The man once had an implantable defibrillator placed in his heart but it had been removed. A Phoenix cardiologist recommended that he have a similar device implanted in four to five weeks. In early 2014, still without the procedure, the man collapsed in his kitchen and died three days later.
“The ICD should have been placed within a few months of the most current plan,” the report said. “This patient’s severe cardiac disease placed him at risk for sudden death at any time. ICD placement might have forestalled that death.”
In another instance, a man in his seventies was found to have an elevated prostate -specific antigen (PSA) and was referred by a PCP to a VA urology service. It was determined a second test was required so an appointment was made for three months later. That session was cancelled one week before it was slated to take place because “provider not available.”
The appointment was not rescheduled. The patient ultimately was seen by a non-VA urologist more than 11 months after the initial request. A biopsy revealed prostate cancer.
“This patient had a prolonged delay between the time his abnormal blood test was noted and a diagnosis was made,” the IG report said.
“This report cannot capture the personal disappointment, frustration, and loss of faith of individual veterans and their family members with a health care system that often could not respond to their mental and physical health needs in a timely manner,” the report concluded. “Immediate and substantive changes are needed.”
If VA leadership is held accountable for implementing the needed reforms, the report held, the agency “can begin to regain the trust of veterans and the American public. Employee commitment and morale can be rebuilt, and most importantly, VA can move forward to provide accelerated, timely access to the high-quality health care veterans have earned — when and where they need it.”
In response, Veterans’ Affairs Secretary Robert McDonald, who assumed leadership after the problems became public, concurred with the IG’s recommendations and acknowledged that the department is “in the midst of a very serious crisis.”
“We sincerely apologize to all Veterans who experienced unacceptable delays in receiving care,” McDonald said. “We will continue to listen to veterans, our VA employees, and Veterans Service Organizations to improve access to quality care in Phoenix and across the country and we will work hard to rebuild trust with veterans and the American public.”
McDonald said some reform steps already have been taken to expand access to care, improve staffing for primary care and implement accountability measures.
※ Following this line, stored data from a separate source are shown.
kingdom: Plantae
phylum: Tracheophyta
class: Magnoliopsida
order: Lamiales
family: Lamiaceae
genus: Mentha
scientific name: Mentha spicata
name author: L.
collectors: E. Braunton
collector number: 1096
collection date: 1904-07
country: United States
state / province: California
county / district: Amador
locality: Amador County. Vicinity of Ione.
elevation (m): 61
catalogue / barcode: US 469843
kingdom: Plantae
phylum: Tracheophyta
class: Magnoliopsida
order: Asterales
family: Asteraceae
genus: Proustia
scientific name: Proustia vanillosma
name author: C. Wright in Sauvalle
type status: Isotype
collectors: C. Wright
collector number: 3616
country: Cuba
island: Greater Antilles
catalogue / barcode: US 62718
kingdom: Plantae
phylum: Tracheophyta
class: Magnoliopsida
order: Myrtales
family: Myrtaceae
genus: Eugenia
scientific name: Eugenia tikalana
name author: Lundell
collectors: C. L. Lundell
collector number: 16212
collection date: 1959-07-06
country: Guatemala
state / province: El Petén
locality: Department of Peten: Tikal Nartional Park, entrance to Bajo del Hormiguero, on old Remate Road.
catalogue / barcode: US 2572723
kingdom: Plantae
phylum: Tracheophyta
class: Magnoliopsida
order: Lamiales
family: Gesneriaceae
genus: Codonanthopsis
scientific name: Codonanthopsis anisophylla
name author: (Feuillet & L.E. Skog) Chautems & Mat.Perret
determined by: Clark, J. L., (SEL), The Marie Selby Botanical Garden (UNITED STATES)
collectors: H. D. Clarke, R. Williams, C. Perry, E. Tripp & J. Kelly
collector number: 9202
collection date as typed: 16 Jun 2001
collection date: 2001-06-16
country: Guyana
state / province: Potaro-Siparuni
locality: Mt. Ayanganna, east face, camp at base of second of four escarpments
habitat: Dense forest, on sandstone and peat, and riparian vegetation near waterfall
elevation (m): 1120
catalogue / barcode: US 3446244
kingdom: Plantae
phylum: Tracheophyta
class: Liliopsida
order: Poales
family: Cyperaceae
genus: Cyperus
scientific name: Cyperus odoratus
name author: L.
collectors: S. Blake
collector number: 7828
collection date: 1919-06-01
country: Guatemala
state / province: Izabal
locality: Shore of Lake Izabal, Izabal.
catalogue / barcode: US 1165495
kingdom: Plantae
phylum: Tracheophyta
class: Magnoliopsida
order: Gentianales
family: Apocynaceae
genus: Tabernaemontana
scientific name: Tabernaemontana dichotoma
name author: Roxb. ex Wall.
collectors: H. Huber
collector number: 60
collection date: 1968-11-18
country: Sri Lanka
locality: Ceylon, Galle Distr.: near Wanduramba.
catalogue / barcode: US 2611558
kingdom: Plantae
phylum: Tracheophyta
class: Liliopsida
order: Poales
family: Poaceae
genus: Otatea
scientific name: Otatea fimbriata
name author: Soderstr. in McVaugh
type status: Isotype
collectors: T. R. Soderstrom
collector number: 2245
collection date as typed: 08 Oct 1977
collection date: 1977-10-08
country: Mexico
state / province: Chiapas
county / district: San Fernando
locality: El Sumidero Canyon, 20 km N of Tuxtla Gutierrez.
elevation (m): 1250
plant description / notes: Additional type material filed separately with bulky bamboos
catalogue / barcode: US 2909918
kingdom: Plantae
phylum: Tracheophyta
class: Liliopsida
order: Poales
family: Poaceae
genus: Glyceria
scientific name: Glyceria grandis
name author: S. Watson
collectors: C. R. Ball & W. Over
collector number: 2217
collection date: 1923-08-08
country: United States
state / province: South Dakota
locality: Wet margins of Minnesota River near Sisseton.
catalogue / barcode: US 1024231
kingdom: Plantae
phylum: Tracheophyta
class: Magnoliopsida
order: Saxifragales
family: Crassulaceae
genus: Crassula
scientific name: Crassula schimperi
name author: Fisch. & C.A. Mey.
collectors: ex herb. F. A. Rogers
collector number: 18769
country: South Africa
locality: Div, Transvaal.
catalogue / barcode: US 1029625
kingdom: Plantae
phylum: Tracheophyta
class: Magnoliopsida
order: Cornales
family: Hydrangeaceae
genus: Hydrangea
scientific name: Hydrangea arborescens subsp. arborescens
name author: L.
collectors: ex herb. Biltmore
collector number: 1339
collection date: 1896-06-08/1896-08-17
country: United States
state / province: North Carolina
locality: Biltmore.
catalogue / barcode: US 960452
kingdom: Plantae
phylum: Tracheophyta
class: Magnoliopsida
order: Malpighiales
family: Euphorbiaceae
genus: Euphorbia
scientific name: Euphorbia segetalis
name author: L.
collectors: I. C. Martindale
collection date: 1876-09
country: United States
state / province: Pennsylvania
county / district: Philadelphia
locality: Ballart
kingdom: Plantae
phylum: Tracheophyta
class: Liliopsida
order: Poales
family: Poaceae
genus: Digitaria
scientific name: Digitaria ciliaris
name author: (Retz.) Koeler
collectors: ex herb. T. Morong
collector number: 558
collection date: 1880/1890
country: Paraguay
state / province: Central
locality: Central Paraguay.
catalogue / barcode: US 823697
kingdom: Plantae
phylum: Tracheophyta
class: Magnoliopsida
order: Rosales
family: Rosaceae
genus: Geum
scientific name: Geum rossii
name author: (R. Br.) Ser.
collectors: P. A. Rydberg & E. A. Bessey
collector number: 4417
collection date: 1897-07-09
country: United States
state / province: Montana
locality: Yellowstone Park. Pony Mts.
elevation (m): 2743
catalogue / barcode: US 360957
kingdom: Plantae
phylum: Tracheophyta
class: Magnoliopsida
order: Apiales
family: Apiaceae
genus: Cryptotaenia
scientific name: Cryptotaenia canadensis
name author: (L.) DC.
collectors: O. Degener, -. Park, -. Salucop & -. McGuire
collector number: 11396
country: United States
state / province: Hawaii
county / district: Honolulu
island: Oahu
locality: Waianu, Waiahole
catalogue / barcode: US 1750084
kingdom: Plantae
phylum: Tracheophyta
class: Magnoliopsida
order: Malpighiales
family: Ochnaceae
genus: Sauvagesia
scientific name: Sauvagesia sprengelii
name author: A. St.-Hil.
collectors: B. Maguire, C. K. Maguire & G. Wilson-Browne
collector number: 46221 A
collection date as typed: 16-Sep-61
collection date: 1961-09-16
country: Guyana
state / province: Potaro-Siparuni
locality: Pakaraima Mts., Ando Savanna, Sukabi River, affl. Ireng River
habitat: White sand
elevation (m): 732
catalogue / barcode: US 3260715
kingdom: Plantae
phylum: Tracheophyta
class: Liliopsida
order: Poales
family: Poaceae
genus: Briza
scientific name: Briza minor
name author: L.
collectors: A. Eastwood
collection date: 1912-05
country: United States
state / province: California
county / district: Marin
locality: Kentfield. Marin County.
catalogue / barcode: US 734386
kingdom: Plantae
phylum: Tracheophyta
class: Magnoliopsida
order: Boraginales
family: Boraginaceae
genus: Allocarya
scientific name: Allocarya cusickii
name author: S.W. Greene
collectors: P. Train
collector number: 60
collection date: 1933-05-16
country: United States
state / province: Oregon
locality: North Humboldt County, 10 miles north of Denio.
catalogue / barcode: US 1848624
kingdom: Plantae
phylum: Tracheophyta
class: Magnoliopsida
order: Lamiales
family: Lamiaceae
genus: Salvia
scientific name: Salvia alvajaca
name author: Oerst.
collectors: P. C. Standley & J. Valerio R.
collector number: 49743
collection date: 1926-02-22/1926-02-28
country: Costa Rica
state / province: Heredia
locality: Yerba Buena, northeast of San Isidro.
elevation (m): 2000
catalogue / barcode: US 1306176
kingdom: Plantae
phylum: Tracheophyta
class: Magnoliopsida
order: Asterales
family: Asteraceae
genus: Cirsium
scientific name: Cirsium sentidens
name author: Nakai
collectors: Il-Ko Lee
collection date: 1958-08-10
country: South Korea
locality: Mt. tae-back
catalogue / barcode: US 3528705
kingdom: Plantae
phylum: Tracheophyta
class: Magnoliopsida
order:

As of Aug. 15, the Veterans Health Administration has reached out to more than 266,000 veterans to get them off wait lists and into clinics.
“We’ve initiated development of a more robust process for continuously measuring patient satisfaction at each site and will expand our patient satisfaction survey capabilities in the coming year, to capture more veteran experience data through telephone, social media, and on-line means,” said Interim Under Secretary for Health Carolyn Clancy.
About 200,000 new VA appointments nationwide were scheduled between May 15 and June 15, according to the department, and nearly 912,000 total referrals to non-VA care providers have been made in the last two months – over 190,000 more referrals to non-VA care providers than the same period in 2013.
On Aug. 8, McDonald announced that every VA medical center will undergo an independent review of scheduling and access practices beginning this fall by the Joint Commission, the nation’s oldest and largest standards-setting and accrediting body in health care. On Aug. 5 he directed all VA health care and benefits facilities to hold town-hall events by the end of September to improve communication with veterans nationwide.
The department also has updating an antiquated appointment scheduling system and directed medical center director to conduct regular in-person visits to all of their clinics, to include interacting with scheduling staff to ensure all scheduling practices are appropriate.